Francisco Pinto
“A Língua Mirandesa corre perigo de desaparecer?” A pergunta é de Aurélia Merlan, investigadora da Universidade de Konstanz, na Alemanha, que inquiriu mais de 600 pessoas de Miranda do Douro e conclui que menos de 3% dos jovens locais falam a “lhéngua”. Isto apesar de as escolas do concelho terem visto aumentar significativamente o número de inscritos na disciplina.
O estudo, a que o JN teve acesso, pretendeu analisar os principais problemas que afectam a segunda língua oficial em Portugal e determinar a actual situação sócio-linguística da “lhéngua” na Terra de Miranda. E descobriu que 60% dos adultos ainda a utilizam como língua materna.
Falha intergeracional
No entanto, a substituição do Mirandês pela língua maioritária – o Português – parece ser já uma tendência. E não é apenas característica da Terra de Miranda. É constatada noutras regiões da Europa onde se falam línguas minoritárias a Sardenha, em Itália, ou as Astúrias, em Espanha (neste caso, o número de falantes baixou já de 36% para 17,7 %).
O problema do Mirandês parece estar, segundo a investigadora, na transmissão intergeracional da língua, que foi deixando de ser passada como língua materna ao longo do século XX (ver quadro). “Actualmente, o Mirandês tem ainda uma certa vitalidade, mas, nos últimos 20 anos, deixou de ser transmitido como língua materna. Uma língua que não é transmitida como tal corre o perigo de desaparecer e ficar apenas como língua estudada nas escolas”, alerta a investigadora Aurélia Merlan.
Prova disso é o facto de o Português ser praticamente a única língua usada em instituições públicas, como a Câmara Municipal ou o Tribunal. Salvam-se as juntas de freguesia, onde os mirandeses vão mantendo a “lhéngua” por permitir uma maior proximidade com o povo.
Resultados são um alerta
Para António Bárbolo Alves, director do Centro de Estudos António Maria Mourinho, os resultados do estudo não são tão animadores para o futuro da Língua Mirandesa quanto alguns discursos pretendem fazer crer. E devem ser lidos cuidadosamente.

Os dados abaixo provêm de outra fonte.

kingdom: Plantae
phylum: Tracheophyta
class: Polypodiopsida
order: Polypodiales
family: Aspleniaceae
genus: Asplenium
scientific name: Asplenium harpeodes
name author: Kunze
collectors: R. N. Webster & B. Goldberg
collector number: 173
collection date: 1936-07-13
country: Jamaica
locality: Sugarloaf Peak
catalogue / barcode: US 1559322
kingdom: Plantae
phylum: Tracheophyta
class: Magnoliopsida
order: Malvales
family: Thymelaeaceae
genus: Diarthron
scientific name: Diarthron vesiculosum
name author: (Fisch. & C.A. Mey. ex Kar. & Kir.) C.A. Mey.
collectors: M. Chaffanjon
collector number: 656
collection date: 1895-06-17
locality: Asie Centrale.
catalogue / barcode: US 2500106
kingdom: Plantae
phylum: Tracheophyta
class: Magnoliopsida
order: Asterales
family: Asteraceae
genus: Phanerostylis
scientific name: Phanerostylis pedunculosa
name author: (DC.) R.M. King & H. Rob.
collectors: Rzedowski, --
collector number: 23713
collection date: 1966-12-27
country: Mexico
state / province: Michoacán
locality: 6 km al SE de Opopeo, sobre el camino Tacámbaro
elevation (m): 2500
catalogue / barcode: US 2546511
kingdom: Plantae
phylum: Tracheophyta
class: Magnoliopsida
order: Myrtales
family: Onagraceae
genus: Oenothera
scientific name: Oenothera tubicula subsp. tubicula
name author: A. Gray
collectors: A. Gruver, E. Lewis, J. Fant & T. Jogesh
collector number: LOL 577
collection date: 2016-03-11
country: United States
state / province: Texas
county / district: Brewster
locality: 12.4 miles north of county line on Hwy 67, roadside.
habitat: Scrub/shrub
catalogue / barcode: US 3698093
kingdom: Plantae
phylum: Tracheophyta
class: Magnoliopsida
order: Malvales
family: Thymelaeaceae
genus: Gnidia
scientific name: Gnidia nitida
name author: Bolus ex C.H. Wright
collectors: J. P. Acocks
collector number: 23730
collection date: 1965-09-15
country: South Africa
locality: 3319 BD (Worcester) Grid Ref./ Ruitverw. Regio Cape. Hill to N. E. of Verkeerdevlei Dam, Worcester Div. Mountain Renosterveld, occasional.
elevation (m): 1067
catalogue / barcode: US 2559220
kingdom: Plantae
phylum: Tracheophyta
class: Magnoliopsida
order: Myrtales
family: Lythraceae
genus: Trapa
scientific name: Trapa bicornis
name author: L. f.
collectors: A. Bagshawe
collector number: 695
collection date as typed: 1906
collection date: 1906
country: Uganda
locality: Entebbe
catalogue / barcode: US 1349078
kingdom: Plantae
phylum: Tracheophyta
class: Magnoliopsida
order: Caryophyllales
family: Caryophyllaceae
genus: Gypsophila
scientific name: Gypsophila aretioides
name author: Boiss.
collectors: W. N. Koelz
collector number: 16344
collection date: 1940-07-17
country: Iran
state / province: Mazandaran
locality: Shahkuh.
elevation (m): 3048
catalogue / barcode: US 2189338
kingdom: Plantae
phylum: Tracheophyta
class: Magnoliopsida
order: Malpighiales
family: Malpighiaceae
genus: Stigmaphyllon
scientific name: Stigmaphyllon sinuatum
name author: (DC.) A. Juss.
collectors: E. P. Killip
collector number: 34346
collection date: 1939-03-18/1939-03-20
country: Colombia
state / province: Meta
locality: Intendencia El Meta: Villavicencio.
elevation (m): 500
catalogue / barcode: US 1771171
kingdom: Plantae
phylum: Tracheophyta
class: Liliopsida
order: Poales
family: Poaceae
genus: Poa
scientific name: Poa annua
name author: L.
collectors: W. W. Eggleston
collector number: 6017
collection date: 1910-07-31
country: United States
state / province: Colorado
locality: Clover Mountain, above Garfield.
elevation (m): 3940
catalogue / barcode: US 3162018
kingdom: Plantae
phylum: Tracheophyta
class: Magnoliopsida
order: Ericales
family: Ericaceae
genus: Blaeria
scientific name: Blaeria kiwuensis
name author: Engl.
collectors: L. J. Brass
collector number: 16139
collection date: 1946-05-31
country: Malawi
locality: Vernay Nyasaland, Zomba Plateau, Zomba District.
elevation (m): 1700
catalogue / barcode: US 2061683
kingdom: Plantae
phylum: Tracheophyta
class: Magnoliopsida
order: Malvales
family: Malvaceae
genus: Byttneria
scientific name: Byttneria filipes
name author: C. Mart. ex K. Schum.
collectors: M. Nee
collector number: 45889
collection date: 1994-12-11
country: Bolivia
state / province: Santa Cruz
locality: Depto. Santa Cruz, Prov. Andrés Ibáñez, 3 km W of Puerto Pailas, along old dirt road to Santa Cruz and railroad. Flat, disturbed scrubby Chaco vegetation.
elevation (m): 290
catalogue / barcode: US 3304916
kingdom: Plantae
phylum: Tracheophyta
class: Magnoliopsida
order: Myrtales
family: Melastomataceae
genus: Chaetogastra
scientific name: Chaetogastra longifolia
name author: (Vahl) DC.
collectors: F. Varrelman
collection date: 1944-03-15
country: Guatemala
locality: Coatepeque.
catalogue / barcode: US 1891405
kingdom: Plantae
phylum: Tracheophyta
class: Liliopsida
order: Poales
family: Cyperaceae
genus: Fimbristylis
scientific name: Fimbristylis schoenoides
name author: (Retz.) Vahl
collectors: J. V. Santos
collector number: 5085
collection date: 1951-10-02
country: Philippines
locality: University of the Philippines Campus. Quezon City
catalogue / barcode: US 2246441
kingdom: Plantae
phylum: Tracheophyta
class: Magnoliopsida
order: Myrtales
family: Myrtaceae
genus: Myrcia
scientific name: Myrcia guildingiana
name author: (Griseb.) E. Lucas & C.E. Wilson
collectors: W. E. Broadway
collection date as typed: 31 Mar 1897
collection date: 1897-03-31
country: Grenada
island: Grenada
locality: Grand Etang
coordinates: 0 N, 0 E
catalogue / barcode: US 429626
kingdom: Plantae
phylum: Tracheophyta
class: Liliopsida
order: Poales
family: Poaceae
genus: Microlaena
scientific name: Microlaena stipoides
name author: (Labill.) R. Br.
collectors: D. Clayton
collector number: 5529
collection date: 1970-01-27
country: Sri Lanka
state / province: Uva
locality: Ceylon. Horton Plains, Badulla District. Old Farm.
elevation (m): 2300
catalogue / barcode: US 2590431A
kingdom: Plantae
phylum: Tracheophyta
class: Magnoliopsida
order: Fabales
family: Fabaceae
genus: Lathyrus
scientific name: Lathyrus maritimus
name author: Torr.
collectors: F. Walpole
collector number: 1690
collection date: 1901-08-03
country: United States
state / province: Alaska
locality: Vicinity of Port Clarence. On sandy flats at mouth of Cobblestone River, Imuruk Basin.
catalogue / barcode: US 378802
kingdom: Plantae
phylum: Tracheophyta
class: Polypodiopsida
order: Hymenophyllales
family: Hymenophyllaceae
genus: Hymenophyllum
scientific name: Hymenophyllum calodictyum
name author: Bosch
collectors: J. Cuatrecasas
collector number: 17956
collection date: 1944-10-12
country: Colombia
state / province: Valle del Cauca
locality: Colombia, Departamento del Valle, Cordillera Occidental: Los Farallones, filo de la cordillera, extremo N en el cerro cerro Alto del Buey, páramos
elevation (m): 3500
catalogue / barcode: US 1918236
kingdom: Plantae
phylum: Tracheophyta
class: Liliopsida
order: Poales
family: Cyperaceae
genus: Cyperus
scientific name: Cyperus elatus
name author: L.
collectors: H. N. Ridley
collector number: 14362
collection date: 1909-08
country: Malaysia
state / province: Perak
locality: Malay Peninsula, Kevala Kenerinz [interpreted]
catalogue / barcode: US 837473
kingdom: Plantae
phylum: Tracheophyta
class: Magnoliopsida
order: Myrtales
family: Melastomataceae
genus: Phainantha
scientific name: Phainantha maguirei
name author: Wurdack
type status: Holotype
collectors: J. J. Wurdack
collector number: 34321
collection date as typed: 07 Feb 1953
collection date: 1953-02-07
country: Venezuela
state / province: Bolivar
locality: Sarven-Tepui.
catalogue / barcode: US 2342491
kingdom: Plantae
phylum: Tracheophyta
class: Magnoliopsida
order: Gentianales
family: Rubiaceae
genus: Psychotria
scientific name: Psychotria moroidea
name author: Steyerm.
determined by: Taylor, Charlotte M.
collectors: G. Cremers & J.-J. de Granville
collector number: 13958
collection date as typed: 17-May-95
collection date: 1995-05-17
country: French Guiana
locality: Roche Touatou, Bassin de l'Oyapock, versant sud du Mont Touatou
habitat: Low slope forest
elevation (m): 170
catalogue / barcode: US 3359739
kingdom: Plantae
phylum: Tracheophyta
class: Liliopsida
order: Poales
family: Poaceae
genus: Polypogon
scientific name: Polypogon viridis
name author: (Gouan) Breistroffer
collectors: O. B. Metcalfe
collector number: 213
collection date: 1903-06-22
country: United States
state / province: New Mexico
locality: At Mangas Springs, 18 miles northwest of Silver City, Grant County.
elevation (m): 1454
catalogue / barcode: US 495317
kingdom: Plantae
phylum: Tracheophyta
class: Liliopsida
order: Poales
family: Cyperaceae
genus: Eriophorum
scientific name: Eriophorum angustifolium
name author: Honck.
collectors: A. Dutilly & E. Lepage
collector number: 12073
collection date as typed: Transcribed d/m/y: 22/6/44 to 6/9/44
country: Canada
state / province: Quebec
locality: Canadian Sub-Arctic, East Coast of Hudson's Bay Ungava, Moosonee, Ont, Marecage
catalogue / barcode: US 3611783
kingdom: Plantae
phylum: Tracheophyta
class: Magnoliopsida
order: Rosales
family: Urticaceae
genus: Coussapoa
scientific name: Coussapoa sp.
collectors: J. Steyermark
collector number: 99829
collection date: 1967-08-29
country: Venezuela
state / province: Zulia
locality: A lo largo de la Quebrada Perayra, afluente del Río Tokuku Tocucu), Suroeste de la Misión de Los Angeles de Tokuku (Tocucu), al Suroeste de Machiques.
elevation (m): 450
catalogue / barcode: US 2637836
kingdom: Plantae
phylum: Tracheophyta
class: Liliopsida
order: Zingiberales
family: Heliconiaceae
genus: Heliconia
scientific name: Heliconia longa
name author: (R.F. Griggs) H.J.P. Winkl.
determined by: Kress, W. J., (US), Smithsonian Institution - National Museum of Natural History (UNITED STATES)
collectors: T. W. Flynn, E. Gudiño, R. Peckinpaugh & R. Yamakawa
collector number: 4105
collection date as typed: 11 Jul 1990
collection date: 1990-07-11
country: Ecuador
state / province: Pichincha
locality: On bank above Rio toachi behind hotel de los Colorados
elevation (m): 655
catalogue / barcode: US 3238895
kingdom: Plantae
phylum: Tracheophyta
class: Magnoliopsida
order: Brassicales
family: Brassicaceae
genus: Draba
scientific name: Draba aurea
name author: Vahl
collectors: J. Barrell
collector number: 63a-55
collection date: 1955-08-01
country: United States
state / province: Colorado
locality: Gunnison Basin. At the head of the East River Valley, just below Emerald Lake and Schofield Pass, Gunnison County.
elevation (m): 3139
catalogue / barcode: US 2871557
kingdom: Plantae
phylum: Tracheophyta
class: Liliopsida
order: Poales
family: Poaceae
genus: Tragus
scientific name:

“Há opiniões optimistas, mas a realidade não é bem assim. Todos os dados do estudo apresentado têm de ser debatidos e analisados, até porque não pode haver curas sem se saber qual é o diagnóstico”, argumenta o investigador.
“Está de boa saúde”
Júlio Meirinhos, ex-deputado do PS, e impulsionador da Lei 7/99 – a “Lei do Mirandês”, que reconheceu a “lhéngua” como segunda língua oficial em Portugal -, acredita que “o Mirandês está de boa saúde” e desvaloriza o estudo de Aurélia Merlan. Mas encara-o como “uma declaração técnica e intelectual no sentido de alertar para que se faça mais e melhor trabalho em prol da manutenção da Língua Mirandesa”. E acredita que “nunca ninguém deixou que o falar português prejudicasse o Mirandês”. Júlio Meirinhos sugere, no entanto, que os ministérios da Cultura e da Educação se juntem na criação “urgente” de um Instituto ou mesmo de uma Fundação da Língua Mirandesa, uma entidade isenta que não alinhe “no permanente folclore” que se tem verificado em torno da “lhéngua” e possa dar “uma orientação científica rigorosa” para o seu futuro.